Il pericolo più impellente è il ghiaccio, il sindaco Drei: “LImitate gli spostamenti”

Il risveglio nel Forlivese è con fiocchi di neve saltuari, mentre nell’entroterra la neve è scesa  più copiosa.

La Prefettura ha inibito al circolazione di mezzi pesanti (oltre le 7,5 tonnellate) su autostrade, strade statali e provinciali dalla serata di domenica fino alla cessazione delle preoccupanti condizioni meteo.

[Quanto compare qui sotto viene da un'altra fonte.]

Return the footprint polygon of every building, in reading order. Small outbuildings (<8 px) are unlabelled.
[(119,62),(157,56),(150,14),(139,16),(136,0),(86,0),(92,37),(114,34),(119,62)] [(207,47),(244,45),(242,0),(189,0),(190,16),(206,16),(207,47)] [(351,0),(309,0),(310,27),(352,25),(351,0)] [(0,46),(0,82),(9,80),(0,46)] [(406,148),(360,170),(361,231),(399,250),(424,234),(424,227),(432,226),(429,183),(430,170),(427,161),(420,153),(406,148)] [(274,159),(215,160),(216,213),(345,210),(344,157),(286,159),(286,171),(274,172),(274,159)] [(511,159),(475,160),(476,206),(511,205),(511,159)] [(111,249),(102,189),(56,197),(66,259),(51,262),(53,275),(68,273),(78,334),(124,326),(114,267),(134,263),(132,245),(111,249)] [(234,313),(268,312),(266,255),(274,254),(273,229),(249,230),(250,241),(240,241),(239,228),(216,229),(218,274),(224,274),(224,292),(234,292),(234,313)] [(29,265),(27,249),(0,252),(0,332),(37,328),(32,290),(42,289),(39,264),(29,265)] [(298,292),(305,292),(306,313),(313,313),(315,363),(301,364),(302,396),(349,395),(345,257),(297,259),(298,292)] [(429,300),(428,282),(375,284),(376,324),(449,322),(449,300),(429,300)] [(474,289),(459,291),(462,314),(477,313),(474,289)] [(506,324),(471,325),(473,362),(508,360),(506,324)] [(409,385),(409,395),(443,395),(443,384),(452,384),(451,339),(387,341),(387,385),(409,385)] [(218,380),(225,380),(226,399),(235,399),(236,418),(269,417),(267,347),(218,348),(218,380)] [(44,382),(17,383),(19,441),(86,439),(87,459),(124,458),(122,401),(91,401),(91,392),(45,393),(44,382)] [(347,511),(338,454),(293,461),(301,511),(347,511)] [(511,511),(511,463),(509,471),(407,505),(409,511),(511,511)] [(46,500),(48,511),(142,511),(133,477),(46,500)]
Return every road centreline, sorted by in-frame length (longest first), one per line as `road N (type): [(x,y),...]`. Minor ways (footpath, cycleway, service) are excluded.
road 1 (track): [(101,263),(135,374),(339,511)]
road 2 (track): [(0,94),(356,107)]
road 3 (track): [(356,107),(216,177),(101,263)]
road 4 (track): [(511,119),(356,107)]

Il sindaco di Forlì Davide Drei ha avvisato la popolazione che, visto l’intensità del freddo, gli impianti di riscaldamento delle scuole sono stati accesi fin dalla giornata di domenica e le stesse sono state rifornite di scorte di sale. I mezzi spargisale sono partiti sulle principali arterie della viabilità cittadina e il consiglio, per tutti, è, ove possibile, di limitare gli spostamenti.

 

“Occorre ricordare – afferma Massimiliano Fazzini, climatologo, docente dell’Università di Camerino e di Ferrara ed esponente dell’Associazione Italiana di Geografia Fisica e Geomorfologia – che i termini “Burian, Burano e Buriana” non esistono nella nomenclatura meteorologica mentre il BURAN è un vento gelido e secco tipico della Siberia orientale e della Mongolia. Le fenomenologie associate a tale avvezione fredda dovrebbero essere complessivamente modeste, visto che l’aria in arrivo è sì molto fredda, ma decisamente  secca. Il pericolo più impellente per la popolazione diverrà così il ghiaccio. Un significativo miglioramento di tali condizioni è atteso per mercoledì ma la situazione non si sanerà totalmente prima del prossimo fine settimana. Evidentemente, dunque, non saranno con ogni probabilità le fenomenologie ad essere eccezionali ma la durata dell’ondata di freddo relativamente al periodo dell’anno, visto che il primo marzo debutta la Primavera meteorologica. Dovremmo sempre più abituarci a queste anomalie meteo – climatologiche,  con ogni probabilità strettamente dipendenti dal riscaldamento globale in atto e la popolazione dovrà “adattarsi” a tali nuove condizioni ed anzi beneficarne attraverso una politica di gestione dell’ambiente che i comuni hanno iniziato a perseguire anche mediante la redazione di Piani di Adattamento ai cambiamenti climatici e ai contratti di fiume – lago – costa”.